The validateAdminReq function, despite being called validate, translates the request object into an objectAPI. That’s a classic parser. A basic validation function would have returned a boolean if the permissions were allowed, and the request handler would have then created the objectAPI directly, something like:

// Pseudocode
if !validateAdminReq(ctx, w, r, policy.ImportIAMAction) {
  return ...;
}
objectAPI = newObjectAPI(…);

Making it easy to miss or forget the validation. The Minio patch is good — it makes it harder to forget the permissions check.

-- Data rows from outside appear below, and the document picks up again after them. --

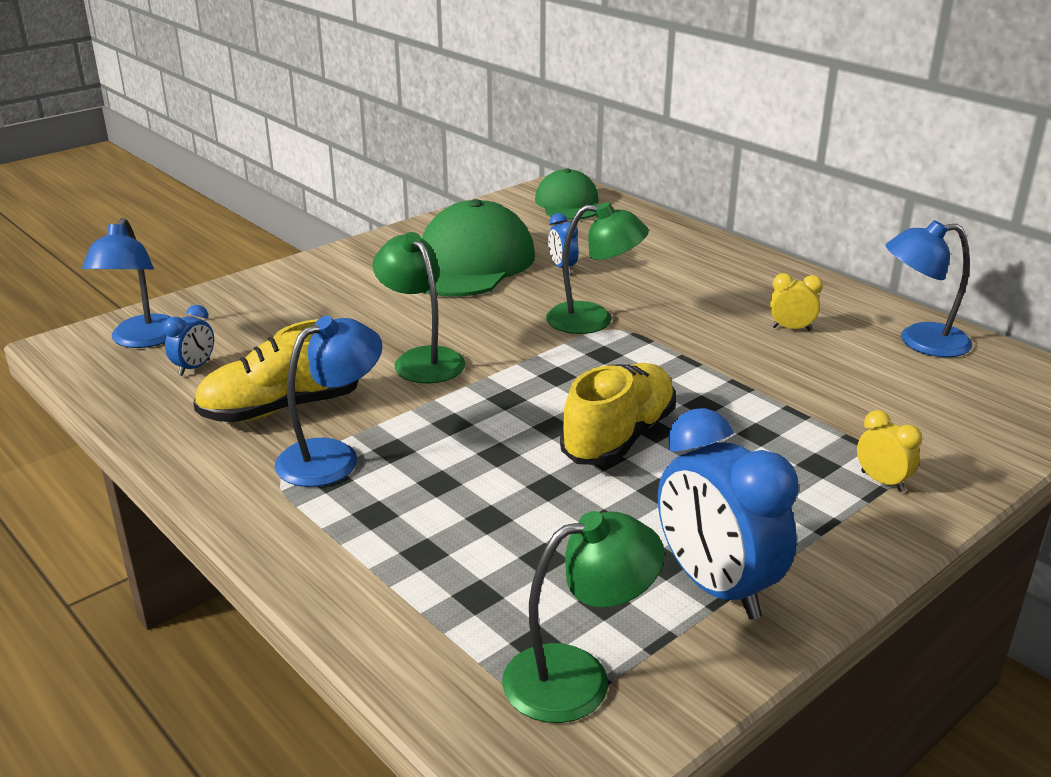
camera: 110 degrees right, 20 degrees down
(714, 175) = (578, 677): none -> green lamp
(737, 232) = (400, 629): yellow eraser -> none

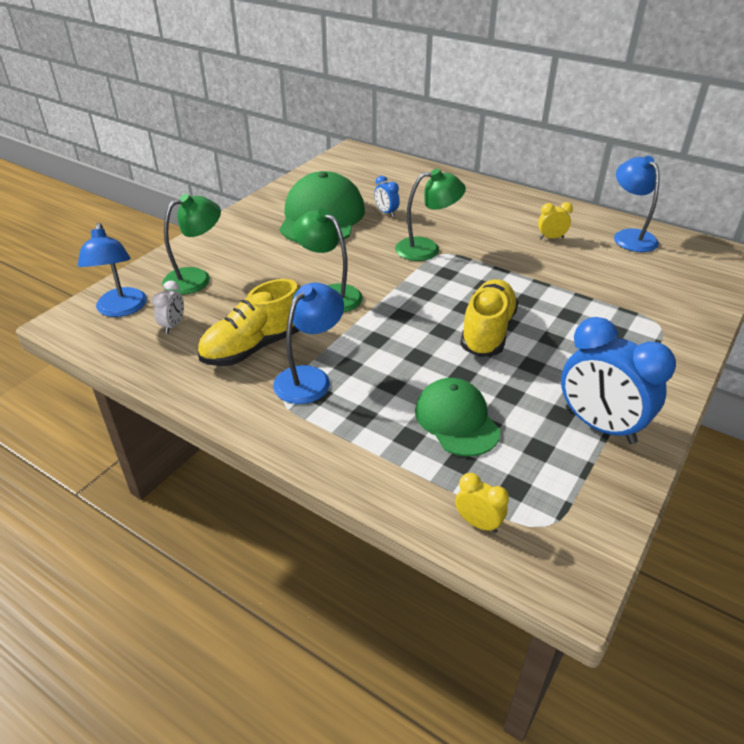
camera: 15 degrees left, 10 degrees up
(194, 368) = (173, 325): blue clock -> white clock
(568, 203) = (364, 164): green cap -> green cap (456, 420)
(578, 677) = (551, 505): green lamp -> green lamp (196, 278)
(882, 481) = (656, 336): yellow clock -> yellow clock (478, 523)
(920, 342) = (630, 236): blue lamp -> blue lamp turned 90 degrees clockwise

Taking it a step further and making it impossible (or weird, so it stands out in code reviews) to directly create an objectAPI without an explicit permissions check, we can reduce the likelihood of these vulnerabilities existing in the first place.

Conclusion

This is a lot of words to say how “Parse, don’t validate” is great. It’s one of those simple principles that conveys wisdom on how we should author software. Obvious, yet nuanced, like so many timeless lessons. While the original article is set in the context of type-driven design, it extends beyond typing to all languages: from C all the way to Elixir.